-------- TEXTAUSZUG

Lange Zeit hatte Stifter einen historischen Roman über die Zeit der Babenberger und der Rosenberger geplant. Ausgangspunkt für Witiko ist die Ruine der Burg Wittinghausen im Böhmerwald, die Adalbert Stifter schon in Jugendjahren fasziniert hatte. Im Roman wird sie zur Burg Witikohaus, die der Held am Ende des Romans errichten lässt. Das Geschlecht der Witigonen und ihr Rosenwappen sind historisch belegt, genau wie die Herrscherfiguren des Romans und die Figur des Witiko, der Mitte des 12. Jahrhunderts oberster Truchsess von Böhmen war. Die Nebenfiguren des Romans sind frei erfunden.

----------------
-------- ANGEZEIGTE INFORMATIONEN

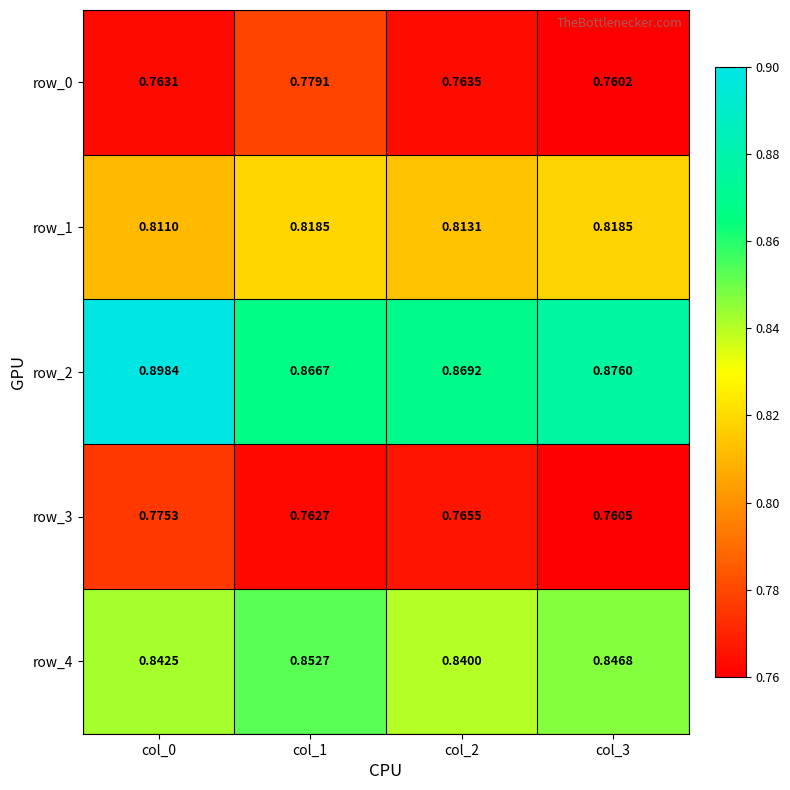

The value of row_0 at col_1 is 0.8. True or false?

True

----------------

AUFGABENSTELLUNG =
Welches Amt hatte die historische Figur des Witiko laut dem Textauszug über Stifters Roman Mitte des 12. Jahrhunderts inne?

LÖSUNG =
Witiko war oberster Truchsess von Böhmen.